● SELECTION:
Track Experiments¶
In the previous part of the Get Started section, we learned how to track and push files to DagsHub using Git and DVC. This part will cover how to track your Data Science Experiments and save their parameters and metrics. We assume you have a project that you want to add experiment tracking to. We will be showing an example based on the result of the last section, but you can adapt it to your project in a straightforward way.
Video for this tutorial
Prefer to follow along with a video instead of reading? Check out the video for this section below:
Start From This Part
To start the project from this part, please follow the instructions below:
- Fork the hello-world repository.
-
Clone the repository and work on the start-track-experiments branch using the following command (change the user name):
git clone -b start-track-experiments https://dagshub.com/<DagsHub-user-name>/hello-world.git
-
Create and activate a virtual environment.
- Install the python dependencies:
pip3 install -r requirements.txt pip3 install dvc
- Configure DVC locally and set DagsHub storage as the remote.
- Download the files using following commands:
dvc get --rev processed-data https://dagshub.com/nirbarazida/hello-world-files data/
- Track the data directory using DVC and the
data.dvc
file using Git. - Push the files to Git and DVC remotes.
Important
To avoid conflicts, work on the start-track-experiments branch for the rest of the tutorial.
Add DagsHub Logger¶
DagsHub logger is a plain Python Logger for your metrics and parameters. The logger saves the information as human-readable files – CSV for metrics files, and YAML for parameters. Once you push these files to your DagsHub repository, they will be automatically parsed and visualized in the Experiments Tab. For further information please see the Experiment Tab documentation and the DagsHub Logger repository.
Note
Since DagsHub Experiments uses generic formats, you don't have to use DagsHub Logger. Instead, you can write your metrics and parameters into metrics.csv
and params.yml
files however you want, and push them to your DagsHub repository, where they will automatically be scanned and added to the experiment tab.

● DATASET EXCERPTS:
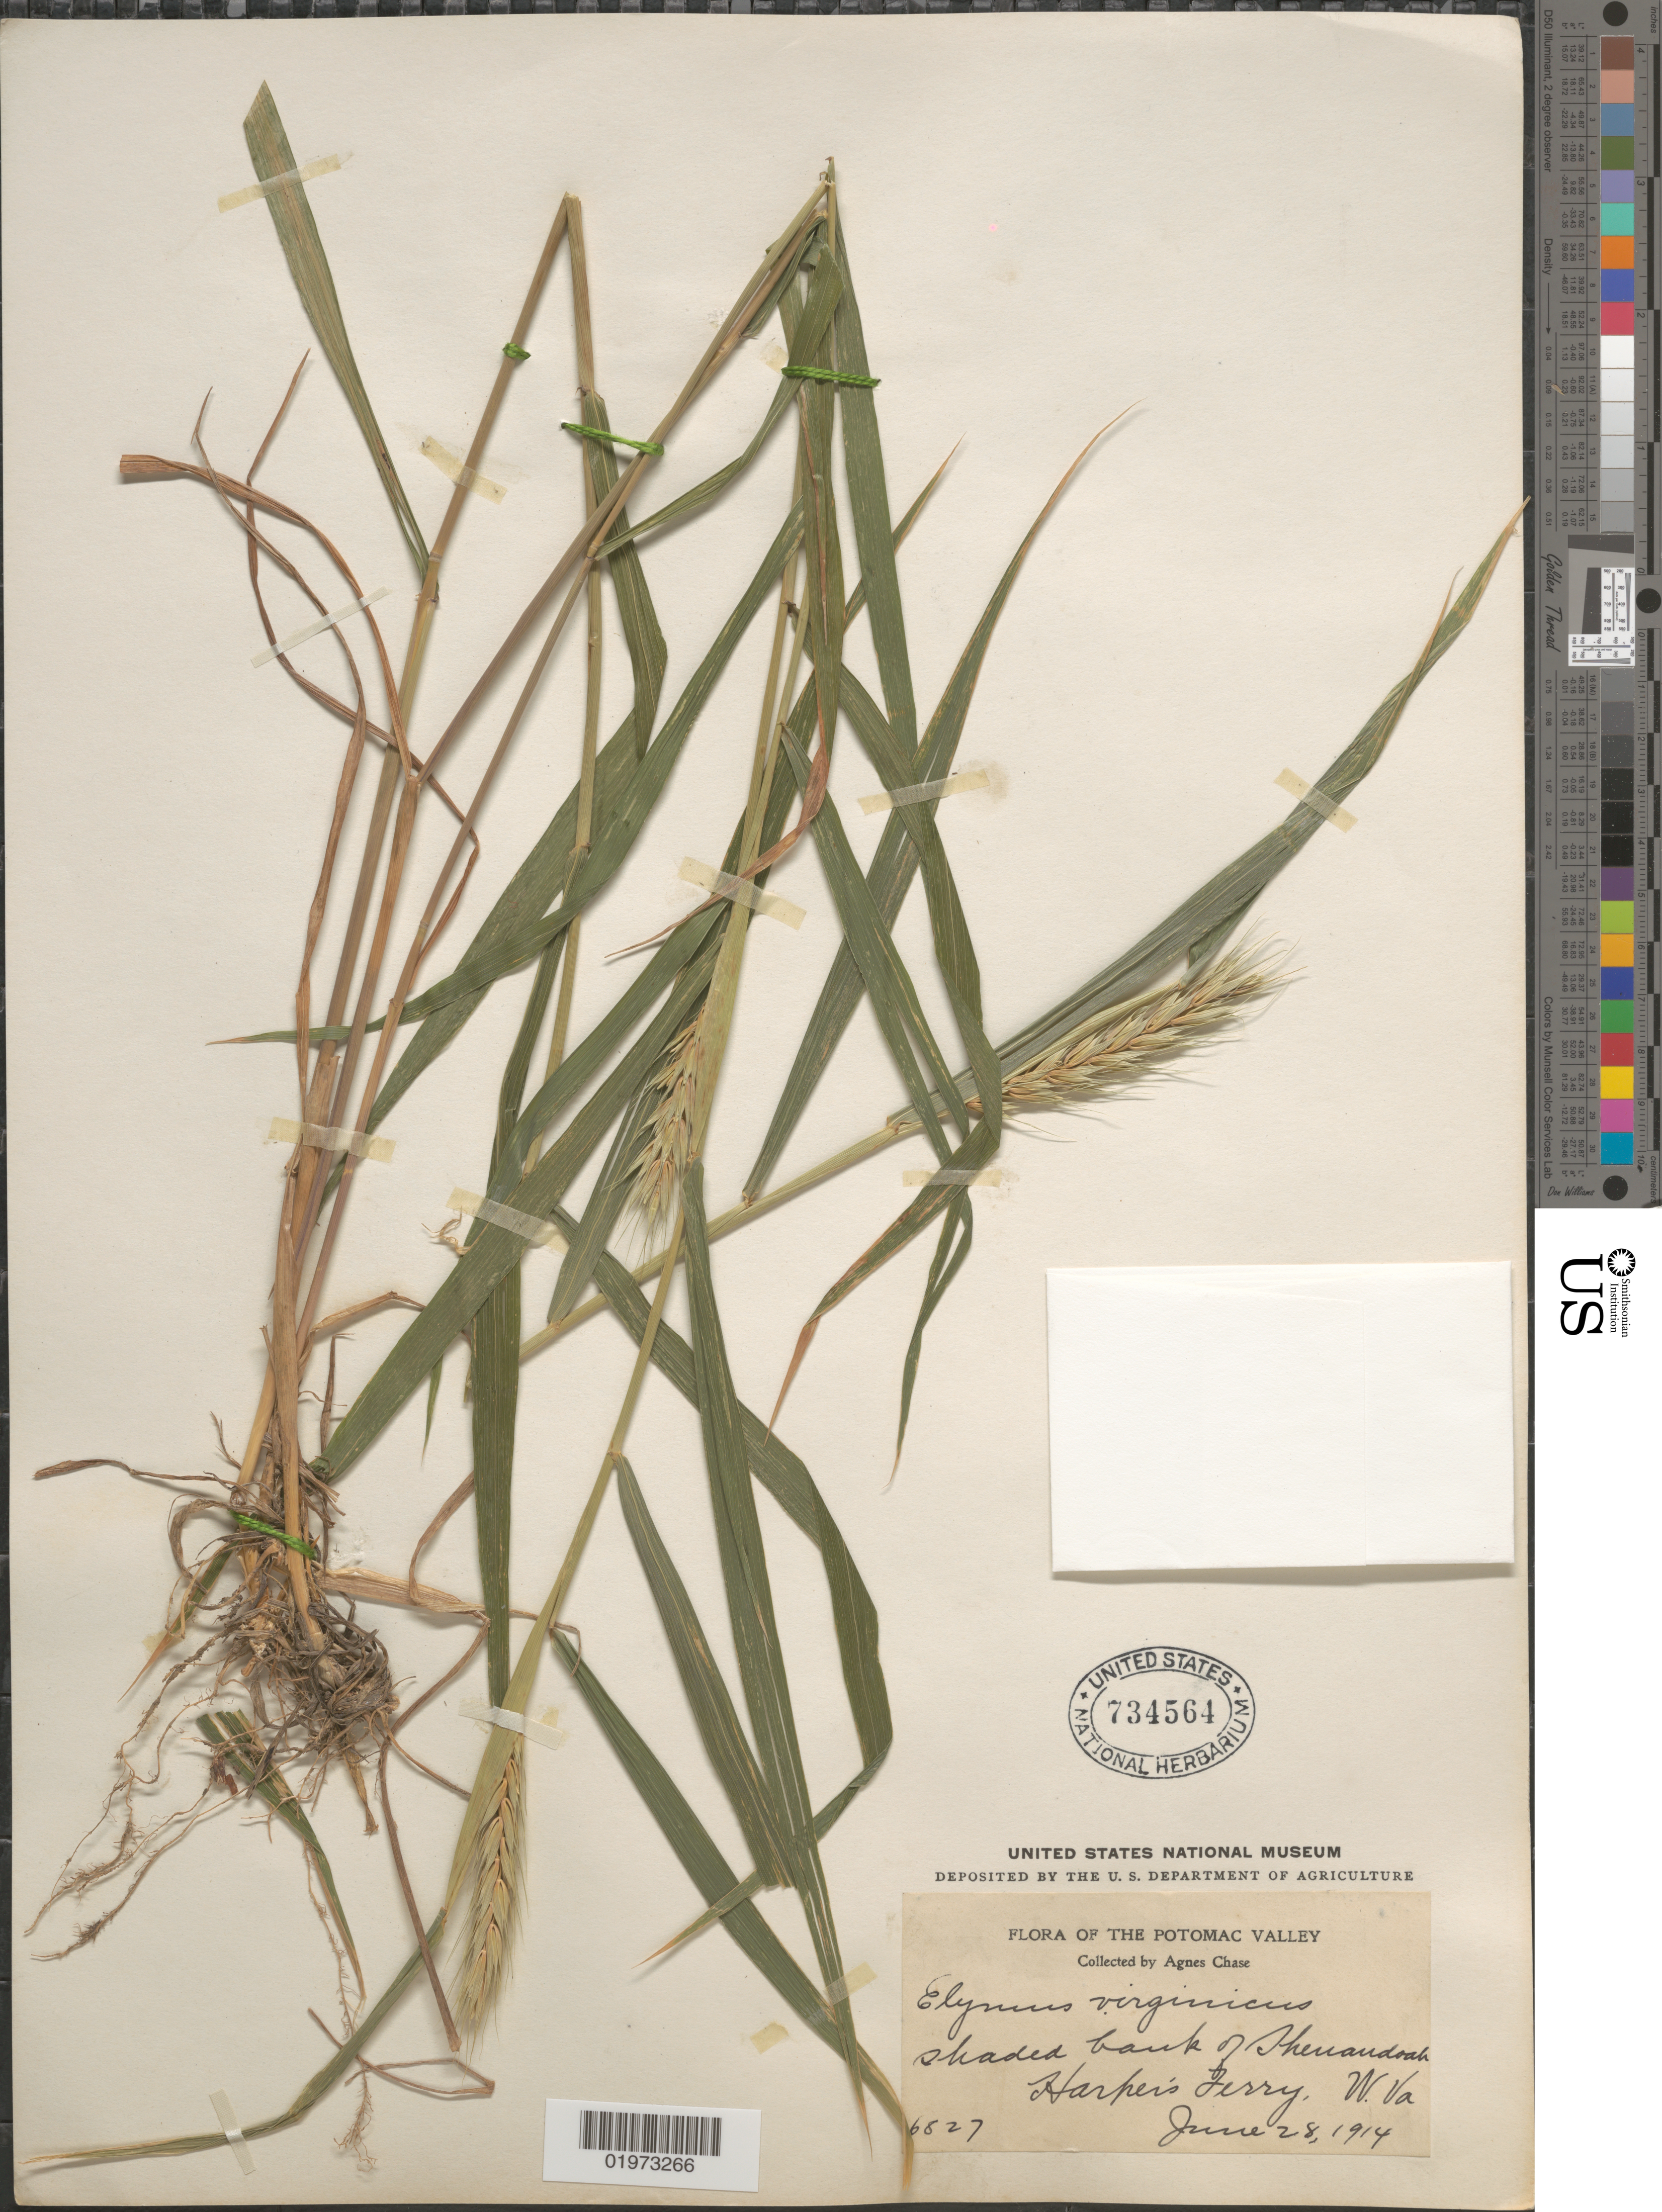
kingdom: Plantae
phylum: Tracheophyta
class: Liliopsida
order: Poales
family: Poaceae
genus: Elymus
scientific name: Elymus virginicus var. virginicus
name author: L.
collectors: A. Chase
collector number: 6827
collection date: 1914-06-28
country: United States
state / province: West Virginia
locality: The Potomac Valley. Shaded bank of Shenandoah. Harper's Ferry.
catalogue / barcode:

● TASKS TO PERFORM:
1. From the experiment-tracking tutorial above the listing, reproduce word for word the part that opens with the words containing "- Download the" and closes with "DagsHub Logger repository.".
2. Translate this sentence from the experiment-tracking tutorial into Spanish: "The logger saves the information as human-readable files – CSV for metrics files, and YAML for parameters."
3. According to the experiment-tracking tutorial, on which branch should you work for the rest of the tutorial to avoid conflicts?

● WORKED SOLUTIONS:
1.
- Download the files using following commands:
dvc get --rev processed-data https://dagshub.com/nirbarazida/hello-world-files data/
- Track the data directory using DVC and the
data.dvc
file using Git. - Push the files to Git and DVC remotes.
Important
To avoid conflicts, work on the start-track-experiments branch for the rest of the tutorial.
Add DagsHub Logger¶
DagsHub logger is a plain Python Logger for your metrics and parameters. The logger saves the information as human-readable files – CSV for metrics files, and YAML for parameters. Once you push these files to your DagsHub repository, they will be automatically parsed and visualized in the Experiments Tab. For further information please see the Experiment Tab documentation and the DagsHub Logger repository.

2. El logger guarda la información como archivos legibles por humanos: CSV para los archivos de métricas y YAML para los parámetros.

3. The start-track-experiments branch.